Hollister, Baxter, Allergan (AbbVie) and Coca-Cola Ballina make up the core of that.
A question for us is how we can attract more of these businesses to our region.
Is it to engage within Galway’s MedTech cluster, or by arguing for more infrastructure in our region which would sustain and attract more stand-alone success stories?
Galway certainly offers opportunities, not least because of their own infrastructural capacity issues, but the focus of Pat O’Donnell’s own advocacy has been on developing infrastructure to support the needs of businesses broadly like the one he ran, whichever particular sector that business is in.
What kind of infrastructure do we need to attract more of these companies?
Roads, roads and roads – and one in particular. “We spent a long time campaigning about getting the N5 upgraded,” he tells me.

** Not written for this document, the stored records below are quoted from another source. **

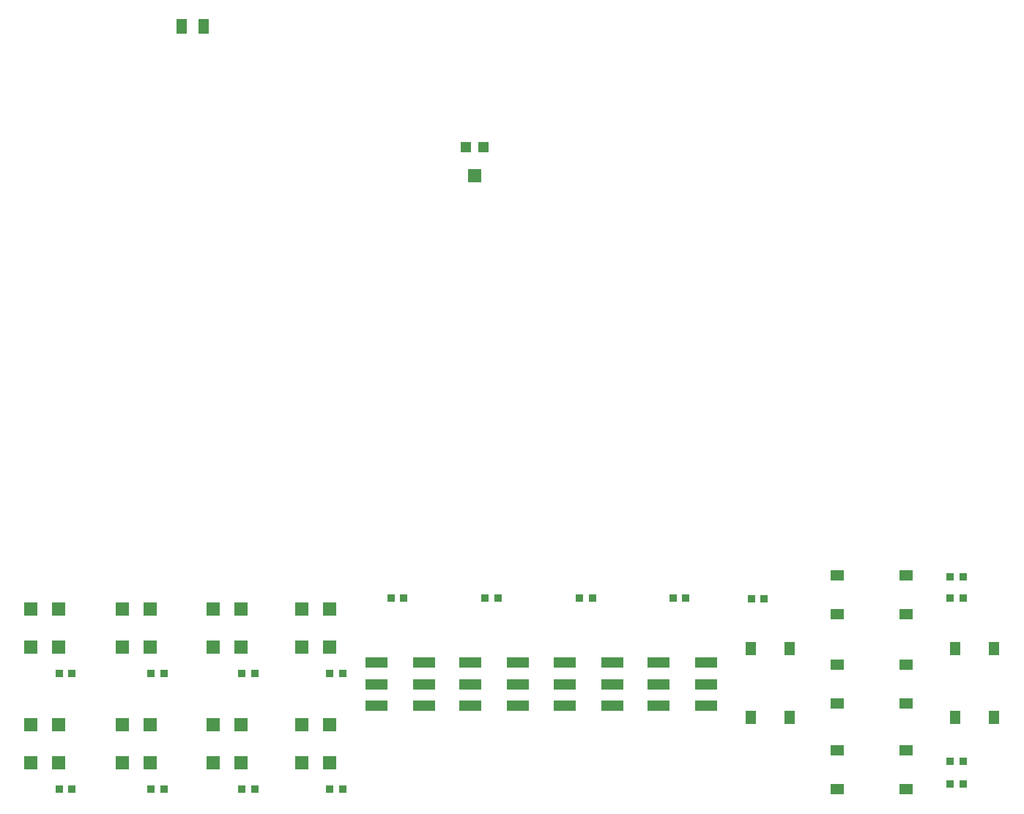
<source format=gtp>
G04*
G04 #@! TF.GenerationSoftware,Altium Limited,Altium Designer,19.1.8 (144)*
G04*
G04 Layer_Color=8421504*
%FSLAX24Y24*%
%MOIN*%
G70*
G01*
G75*
%ADD12R,0.0512X0.0650*%
%ADD13R,0.0472X0.0472*%
%ADD14R,0.0630X0.0591*%
%ADD15R,0.0335X0.0335*%
%ADD16R,0.0512X0.0610*%
%ADD17R,0.0610X0.0512*%
%ADD18R,0.0984X0.0472*%
%ADD19R,0.0600X0.0600*%
D12*
X8642Y36220D02*
D03*
X9626D02*
D03*
D13*
X21575Y30709D02*
D03*
X22362D02*
D03*
D14*
X21969Y29429D02*
D03*
D15*
X3051Y6772D02*
D03*
X3642D02*
D03*
X7815D02*
D03*
X7224D02*
D03*
X11358D02*
D03*
X11949D02*
D03*
X15965D02*
D03*
X15374D02*
D03*
Y1496D02*
D03*
X15965D02*
D03*
X11949D02*
D03*
X11358D02*
D03*
X7224D02*
D03*
X7815D02*
D03*
X3642D02*
D03*
X3051D02*
D03*
X31575Y10197D02*
D03*
X30984D02*
D03*
X27323D02*
D03*
X26732D02*
D03*
X22441D02*
D03*
X23031D02*
D03*
X43593Y2756D02*
D03*
X44183D02*
D03*
X43593Y1732D02*
D03*
X44183D02*
D03*
X43593Y10197D02*
D03*
X44183D02*
D03*
X43593Y11142D02*
D03*
X44183D02*
D03*
X34547Y10157D02*
D03*
X35138D02*
D03*
X18740Y10197D02*
D03*
X18150D02*
D03*
D16*
X34528Y4744D02*
D03*
Y7874D02*
D03*
X36299Y4744D02*
D03*
Y7874D02*
D03*
X43819Y4744D02*
D03*
Y7874D02*
D03*
X45591Y4744D02*
D03*
Y7874D02*
D03*
D17*
X41594Y9449D02*
D03*
X38465D02*
D03*
X41594Y11220D02*
D03*
X38465D02*
D03*
Y7165D02*
D03*
X41594D02*
D03*
X38465Y5394D02*
D03*
X41594D02*
D03*
Y1496D02*
D03*
X38465D02*
D03*
X41594Y3268D02*
D03*
X38465D02*
D03*
D18*
X19646Y5276D02*
D03*
Y6260D02*
D03*
X17480Y5276D02*
D03*
Y6260D02*
D03*
X19646Y7244D02*
D03*
X17480D02*
D03*
X21772D02*
D03*
X23937D02*
D03*
X21772Y6260D02*
D03*
Y5276D02*
D03*
X23937Y6260D02*
D03*
Y5276D02*
D03*
X28228D02*
D03*
Y6260D02*
D03*
X26063Y5276D02*
D03*
Y6260D02*
D03*
X28228Y7244D02*
D03*
X26063D02*
D03*
X30315D02*
D03*
X32480D02*
D03*
X30315Y6260D02*
D03*
Y5276D02*
D03*
X32480Y6260D02*
D03*
Y5276D02*
D03*
D19*
X3031Y7953D02*
D03*
Y9685D02*
D03*
X1772Y7953D02*
D03*
Y9685D02*
D03*
X5945D02*
D03*
Y7953D02*
D03*
X7205Y9685D02*
D03*
Y7953D02*
D03*
X11339D02*
D03*
Y9685D02*
D03*
X10079Y7953D02*
D03*
Y9685D02*
D03*
X14094D02*
D03*
Y7953D02*
D03*
X15354Y9685D02*
D03*
Y7953D02*
D03*
Y2677D02*
D03*
Y4409D02*
D03*
X14094Y2677D02*
D03*
Y4409D02*
D03*
X10079D02*
D03*
Y2677D02*
D03*
X11339Y4409D02*
D03*
Y2677D02*
D03*
X7205D02*
D03*
Y4409D02*
D03*
X5945Y2677D02*
D03*
Y4409D02*
D03*
X1772D02*
D03*
Y2677D02*
D03*
X3031Y4409D02*
D03*
Y2677D02*
D03*
M02*

</source>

To get to the county, the N5 is strategically vital for Mayo, and a strategic focus is what we need.
“For an American investor, 135 miles from the major airport is nothing, but when you are told it takes over three hours to do it,” that creates a problem – it makes you seem remote.
So, while of course, the Turlough to Westport road is really welcome, it’s the poorest sections of the whole road that lead to Dublin Port that are key, and therefore completing the stretch from Scramoge to Frenchpark is vital.
“The difficulty is trying to get the road upgraded outside the county boundaries,” he says, clearly a little skeptical of our capacity to focus our public debates on these issues in a strategic way – and to understand that the road that matters most to Mayo is in Roscommon. To him “strategic means long-term view” and our political system does not reward long-term thinking.
On the other hand, he warmly welcomed the new flight to Heathrow.
“If you are able to come from New York through Heathrow to Knock, that is huge” because it increases connectivity for these vitally important firms.
Reliable water, energy and broadband matter too, as do sites to build good plants without major planning issues. Housing supply matters because of those quality of life metrics that make a region attractive.
How do we make the case for needed investment in infrastructure?
The danger is that you talk the place down in order to build it up. How does that fit with how these companies feel about the world?
Pat says his approach is to frame it positively.
“Look at all we are managing to do despite the lack of resources. If we had the infrastructure we could move up the value chain even further. We have tremendous pride in what we are doing and what we were achieving: we can do more.”
It is in this language – not of the poor mouth or grievance but of potential based on track record – that we should root our advocacy for greater investment in our region. That is the challenge for all of us who, like Pat O’Donnell, care about our future, and have thoughts about how we can all play a major part in developing it.